As recentes mudanças na economia do Brasil vêm preocupando cada vez mais os economistas argentinos, que temem os reflexos do que chamam de
‘desaceleração’ brasileira. Essa preocupação também vem gerando um debate sobre o nível de dependência da Argentina em relação ao Brasil.
Entre os principais temores dos economistas estão a desvalorização do
real na comparação com o dólar e a suspensão da produção em algumas
fábricas do setor automotivo, que acumulam estoques no país. "Quase 50% do total das exportações argentinas se resumem em duas
palavras: Brasil e soja", disse à BBC Brasil o economista Jorge
Vasconcelos, do Instituto de Estudos sobre a Realidade Argentina e
Latino-Americana (IERAL).
Para se ter uma ideia da amplitude dessa relação, o Brasil é o destino
de 43% das exportações industriais argentinas, sendo que o setor
automotivo lidera a lista dos produtos industriais enviados para o
mercado brasileiro. Assim, segundo o economista, se o Brasil comprar menos automóveis, a
Argentina também produzirá e venderá menos carros para o seu vizinho,
podendo afetar o ritmo da sua própria economia. "Nossa indústria cresceu nos últimos anos porque o Brasil cresceu e
aumentou o número de consumidores.

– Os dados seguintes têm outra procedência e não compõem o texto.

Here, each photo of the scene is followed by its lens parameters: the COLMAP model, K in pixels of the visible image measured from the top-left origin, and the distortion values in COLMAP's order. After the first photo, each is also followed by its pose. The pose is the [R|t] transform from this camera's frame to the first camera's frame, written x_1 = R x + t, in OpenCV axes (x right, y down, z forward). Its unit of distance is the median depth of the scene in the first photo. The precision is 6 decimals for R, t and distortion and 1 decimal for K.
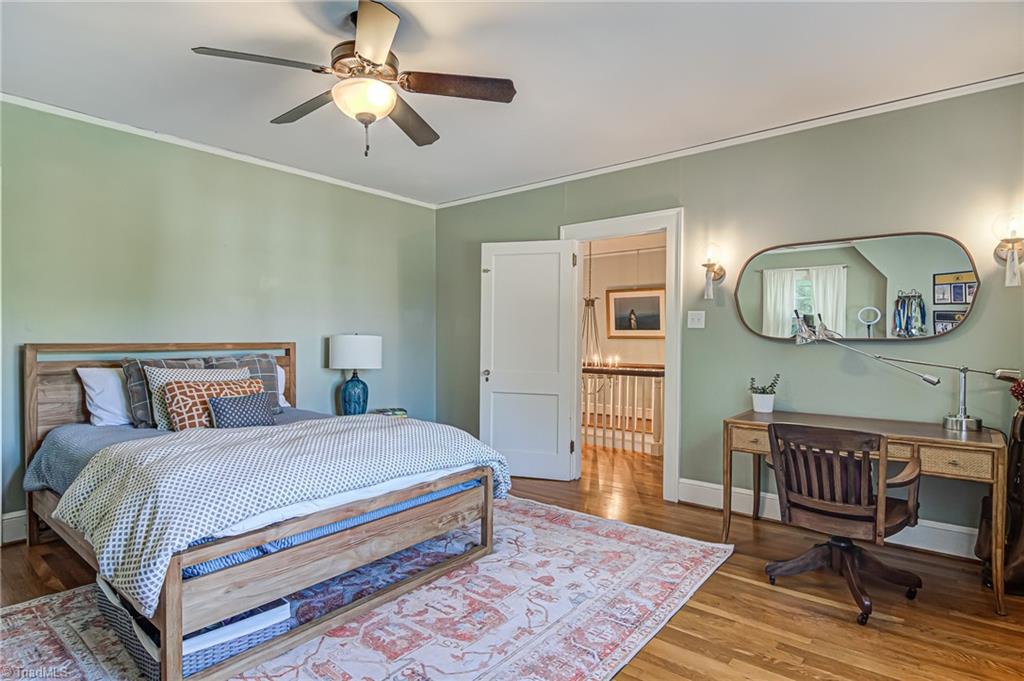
lens RADIAL K [[553.9, 0, 510.3], [0, 553.9, 341.1], [0, 0, 1]] dist [0.004314, -0.001857]
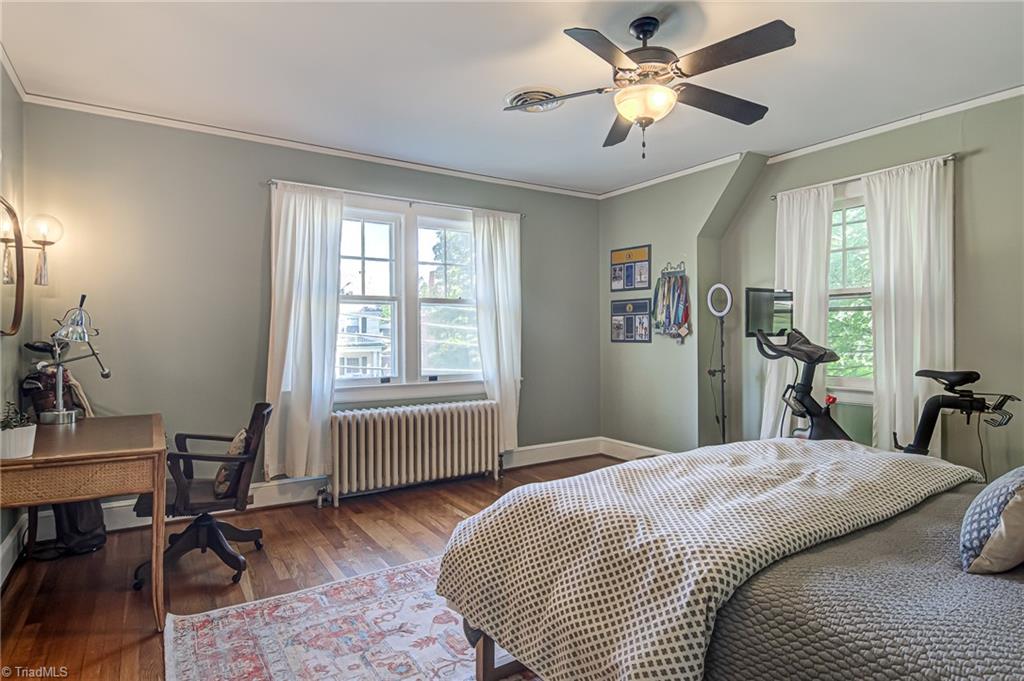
lens RADIAL K [[553.9, 0, 506.4], [0, 553.9, 342.0], [0, 0, 1]] dist [0.004314, -0.001857]
pose [[-0.954067, -0.008842, 0.299461, -0.271147], [-0.004408, 0.999870, 0.015478, -0.009263], [-0.299559, 0.013447, -0.953983, 1.724655]]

Por isso, aqui estamos constantemente
de olho no que acontece no nosso vizinho", disse, sob condição de
anonimato, o presidente de uma das principais montadoras europeias na
Argentina.
Vasconcelos afirma que a "desaceleração" da economia brasileira está entre os principais temores do governo argentino: "Hoje, nossa preocupação é com os efeitos que a incerteza europeia pode
gerar nas nossas economias, com a desaceleração da economia brasileira,
nosso principal parceiro comercial".
No entanto, o economista afirma que, diferentemente de 2009, logo
após a crise financeira, a preocupação agora não é com uma recessão no
Brasil, mas com "um freio no comércio com a Argentina".
Ele recordou que este ano as exportações argentinas crescem a um ritmo
cerca de 20% maior do que em 2010, mas que teme-se que esse ritmo caia a
partir deste mês e continue em queda em 2012. A outra “dependência”,
disse, é em relação aos movimentos do real frente à moeda americana. "Nos últimos dias, o real passou de 1,58 para 1,72 e aqui acendemos a
luz amarela porque ninguém sabe onde vai chegar. O real mais
desvalorizado frente ao dólar deixa o peso argentino menos competitivo e
torna os negócios com o Brasil menos rentáveis", afirmou.
Em termos globais, estima-se que o Brasil é o endereço de mais de 20%
das exportações argentinas. O economista Marcelo Elizondo, da
consultoria Desenvolvimento de Negócios Internacionais (DNI), realizou
um estudo para o suplemento de economia do jornal Clarín, enfatizando "a concentração de destinos" das exportações argentinas e a dependência brasileira.
"A Argentina criou uma dependência crescente do Brasil", disse,
observando que em 2005, a Argentina enviava para o Mercosul 47% da sua
produção automotiva, 20% para NAFTA e 8,5% para a União Europeia e o
restante dos mercados. No ano passado, 80% desta exportação foram para o
Mercosul, 5,8% para NAFTA e 4,9% a UE.
Em entrevista à BBC Brasil, Elizondo destacou que as exportações globais
da Argentina cresceram 70% nos últimos cinco anos, mas que para o
Brasil o salto, no mesmo período, foi de 125%. Diante destes dados é claro que estou preocupado com o que ocorre na
economia brasileira. Nos últimos anos, a Argentina desviou comércio de
outros mercados e aumentou sua dependência do mercado brasileiro". Elizondo defendeu que a Argentina também intensifique suas exportações
para outros países e blocos. "Eu não acho que o Brasil vai entrar em
crise. Mas se a economia do Brasil desacelerar economia, afetará o
crescimento econômico argentino", disse. Para ele, é preocupante a notícia sobre a menor atividade industrial
brasileira. "A Argentina perdeu competitividade, diante dos seus altos
custos de produção e o Brasil (como importador) acabou anestesiando esta
nossa falta de competitividade."
Os possíveis efeitos do comportamento da economia brasileira foi um dos
temas da entrevista que a presidente do Banco Central, Mercedes Marcó
del Pont, deu, na semana passada, à emissora de televisão CN23. Ela afirmou que a alta do dólar na Argentina, cotado a 4,24 pesos, está
ligado ao período pré-eleitoral diante da eleição presidencial de
outubro e não em função do comportamento do real. "Para a Argentina,
prejudica muito mais um Brasil que não cresce, que não seja competitivo,
do que um Brasil que controle sua moeda", disse.